Block enough strikes and you'll temporarily stun the enemy. Here's your opportunity to use the punch and kick buttons to lay out a brutal combo. But don't get too excited, because you'll only get a few attacks off before it's back to dodging. From time to time you'll earn a special power move that will stun the opponent for a long period of time. This move is also helpful as it cannot be blocked or avoided; it's guaranteed to turn the fight in your favor.
All this is meant to be short and simple, allowing players to see the whole journey in around thirty minutes. Chances are you'll lose a couple of guys along the way, leading to what can only be considered the "bad" ending. You'll want to play through the game a few more times to pick up achievements and see how the game ends with the monk and true love heroes. The game is short enough to make replaying the adventure not feel like a task.
Unfortunately, that's about all there is to Karateka. Every time you play the game you'll see the same backgrounds, enemies, bosses and that damn bird. The power-up items (in this case a plant that regenerates life) are always located in the same place and the heroes spawn in the same order every time. Nothing changes. I had a good time playing through the short story a few times, but the appeal of seeing everything play out the same way every time made each session a little less fun.
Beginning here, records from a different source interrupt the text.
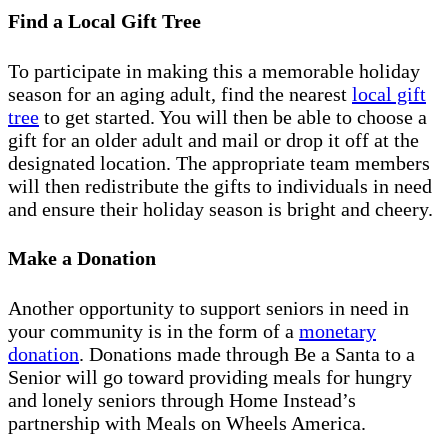
Find a Local Gift Tree
To participate in making this a memorable holiday
season for an aging adult, find the nearest
local gift
tree
to get started. You will then be able to choose a
gift for an older adult and mail or drop it off at the
designated location. The appropriate team members
will then redistribute the gifts to individuals in need
and ensure their holiday season is bright and cheery.
Make a Donation
Another opportunity to support seniors in need in
your community is in the form of a
monetary
donation
. Donations made through Be a Santa to a
Senior will go toward providing meals for hungry
and lonely seniors through Home Instead’s
partnership with Meals on Wheels America.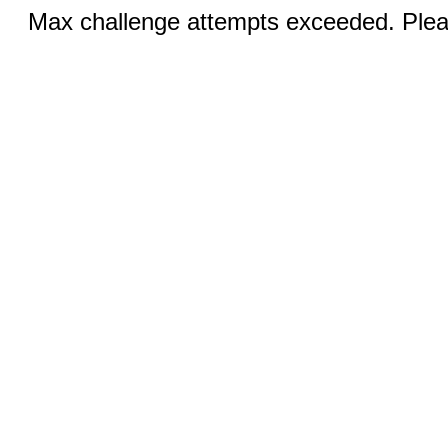
Max challenge attempts exceeded. Pleas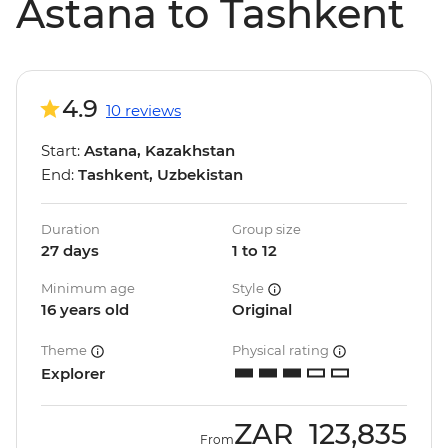
Astana to Tashkent
4.9
10 reviews
Start:
Astana, Kazakhstan
End:
Tashkent, Uzbekistan
Duration
Group size
27 days
1 to 12
Minimum age
Style
16 years old
Original
Theme
Physical rating
Explorer
ZAR
123,835
From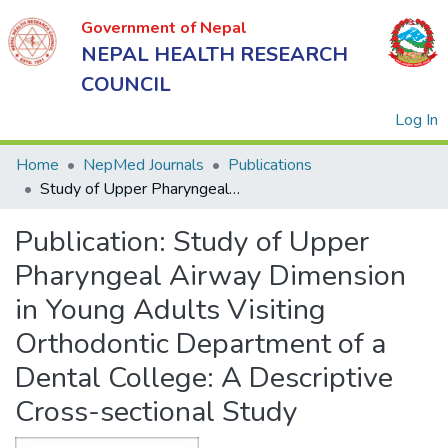
Government of Nepal
NEPAL HEALTH RESEARCH
COUNCIL
(
Log In
Home
NepMed Journals
Publications
Study of Upper Pharyngeal Airway Dimension in Young Adults Visiting Orthodontic Department of a Dental College: A Descriptive Cross-sectional Study
Government
Publication:
Study of Upper
of Nepal
NEPAL
Pharyngeal Airway Dimension
HEALTH
in Young Adults Visiting
RESEARCH
Orthodontic Department of a
COUNCIL
Dental College: A Descriptive
Cross-sectional Study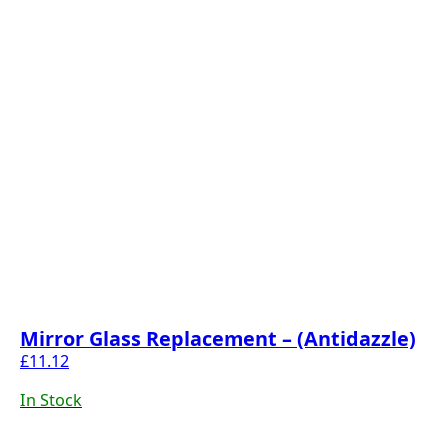
Mirror Glass Replacement – (Antidazzle)
£
11.12
In Stock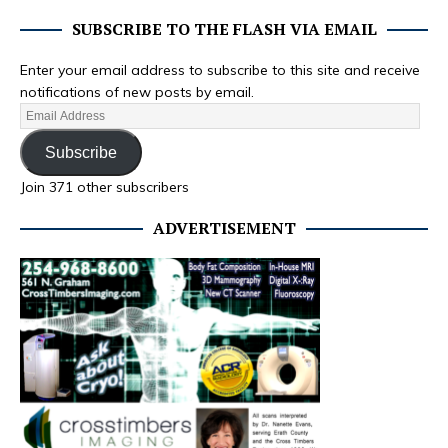
SUBSCRIBE TO THE FLASH VIA EMAIL
Enter your email address to subscribe to this site and receive
notifications of new posts by email.
Subscribe
Join 371 other subscribers
ADVERTISEMENT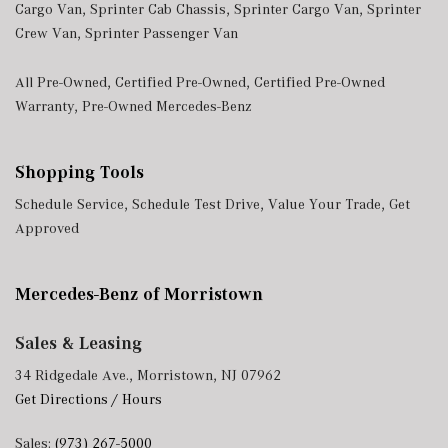
Cargo Van
,
Sprinter Cab Chassis
,
Sprinter Cargo Van
,
Sprinter
Crew Van
,
Sprinter Passenger Van
All Pre-Owned
,
Certified Pre-Owned
,
Certified Pre-Owned
Warranty
,
Pre-Owned Mercedes-Benz
Shopping Tools
Schedule Service
,
Schedule Test Drive
,
Value Your Trade
,
Get
Approved
Mercedes-Benz of Morristown
Sales & Leasing
34 Ridgedale Ave., Morristown, NJ 07962
Get Directions / Hours
Sales:
(973) 267-5000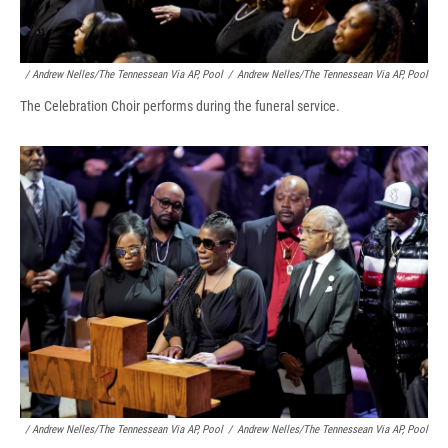
/ Andrew Nelles/The Tennessean Via AP, Pool
/
Andrew Nelles/The Tennessean Via AP, Pool
The Celebration Choir performs during the funeral service.
/ Andrew Nelles/The Tennessean Via AP, Pool
/
Andrew Nelles/The Tennessean Via AP, Pool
The game's combat doesn't help the repetition any. While I liked what they did with the fighting, it's far too simple to stay compelling for long. Too many of the fights play out the same way, which left me wishing for more variety. Occasionally you'll run across a character that mixes things up, but they are far and few between. It would have been nice to fight a few enemies that had weapons or special attacks. How cool would it have been to go up against a fire-breathing fighter or some ninja with a sword? As it is, it often feels like I'm fighting a clone army.
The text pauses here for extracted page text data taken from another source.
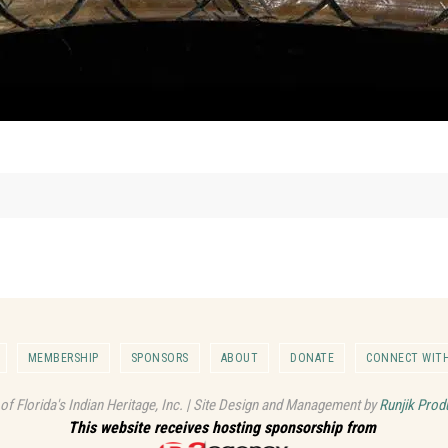
MEMBERSHIP
SPONSORS
ABOUT
DONATE
CONNECT WITH
 of Florida's Indian Heritage, Inc. | Site Design and Management by
Runjik Prod
This website receives hosting sponsorship from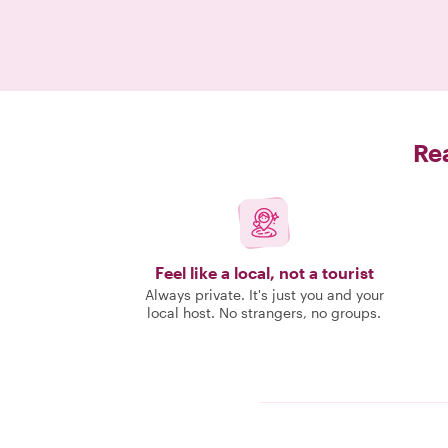
Rea
Feel like a local, not a tourist
Always private. It's just you and your
local host. No strangers, no groups.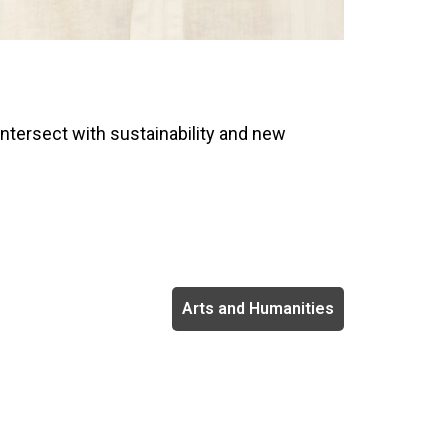
intersect with sustainability and new
Arts and Humanities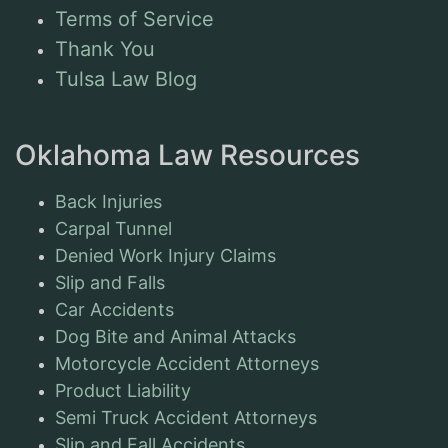
Terms of Service
Thank You
Tulsa Law Blog
Oklahoma Law Resources
Back Injuries
Carpal Tunnel
Denied Work Injury Claims
Slip and Falls
Car Accidents
Dog Bite and Animal Attacks
Motorcycle Accident Attorneys
Product Liability
Semi Truck Accident Attorneys
Slip and Fall Accidents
Many of these complaints can also be leveled against the 1984 computer game. Although impressive at the time, looking back at it now you'll see a repetitive game with a whole bunch of similar looking bad guys. A lot has changed in the last three decades. These days fighting games have raised the bar, giving their characters dozens of moves to master. Even modern brawlers offer a greater amount of depth to the gameplay. While a marked improvement to the old school original, Karateka still doesn't feel current enough.
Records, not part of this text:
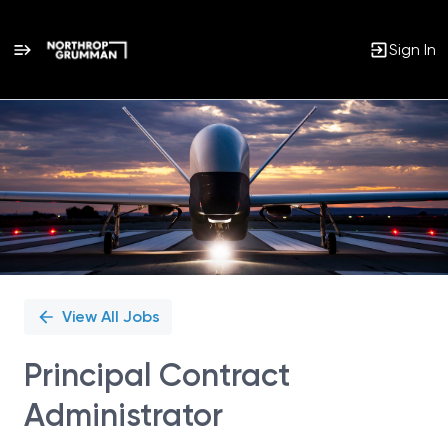
Sign In
Single
Position
View All Jobs
Principal Contract
Administrator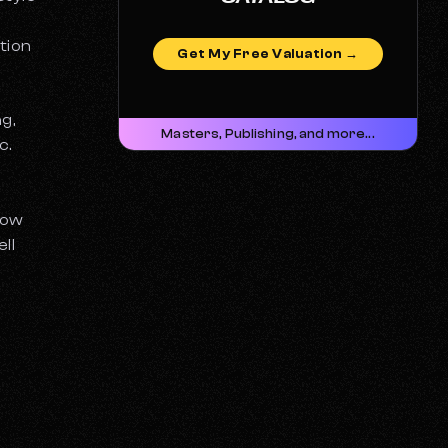
tion
Get My Free Valuation →
g,
Masters, Publishing, and more...
c.
How
ll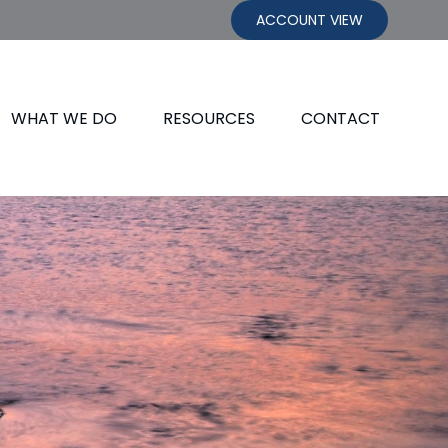
ACCOUNT VIEW
WHAT WE DO
RESOURCES
CONTACT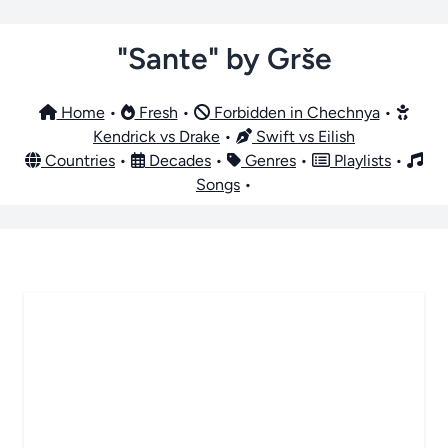
"Sante" by Grše
Home
•
Fresh
•
Forbidden in Chechnya
•
Kendrick vs Drake
•
Swift vs Eilish
Countries
•
Decades
•
Genres
•
Playlists
•
Songs
•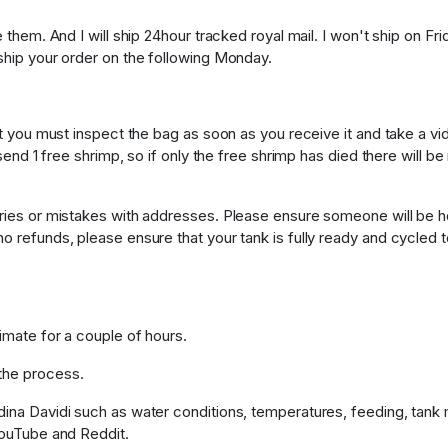
e them. And I will ship 24hour tracked royal mail. I won't ship on F
 ship your order on the following Monday.
nsit you must inspect the bag as soon as you receive it and take a
 send 1 free shrimp, so if only the free shrimp has died there will b
veries or mistakes with addresses. Please ensure someone will be 
o refunds, please ensure that your tank is fully ready and cycled 
imate for a couple of hours.
the process.
dina Davidi such as water conditions, temperatures, feeding, tank 
 YouTube and Reddit.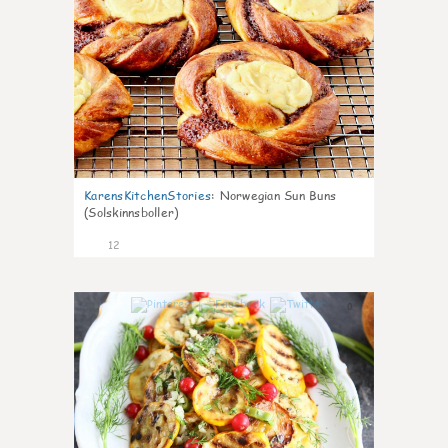
KarensKitchenStories
:
Norwegian Sun Buns
(Solskinnsboller)
12
0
Although this Karateka reboot uses polygons and other modern design tools, it still feels like a classic 2D action game. There's no way to deviate from the set path and all the action happens on a single plain. In an interesting design decision, the player is unable to turn around or walk backwards. Not that there's much to go back for, but it would be nice to walk backwards for those times you accidentally forget to pick up the health-regenerating plant.
The game's visuals certainly look current. While not bleeding edge, the style comes straight out of an animated movie. Each character has a comically large torso, resembling the look of many animated films from DreamWorks. The backgrounds are also good looking, full of bright colors and small details. None of this is going to change your opinion of the game, but I was generally impressed by the look and sound from the Karateka.
Even though I had a good time playing through the story a few times, I ultimately came away wanting more. Outside of replaying the thirty minute campaign, there's nothing else to do. No multiplayer or bonus modes. They didn't even pack in the original PC game; a huge missed opportunity as far as I'm concerned. Karateka has some cool ideas and a good sense of style, but ultimately comes up short.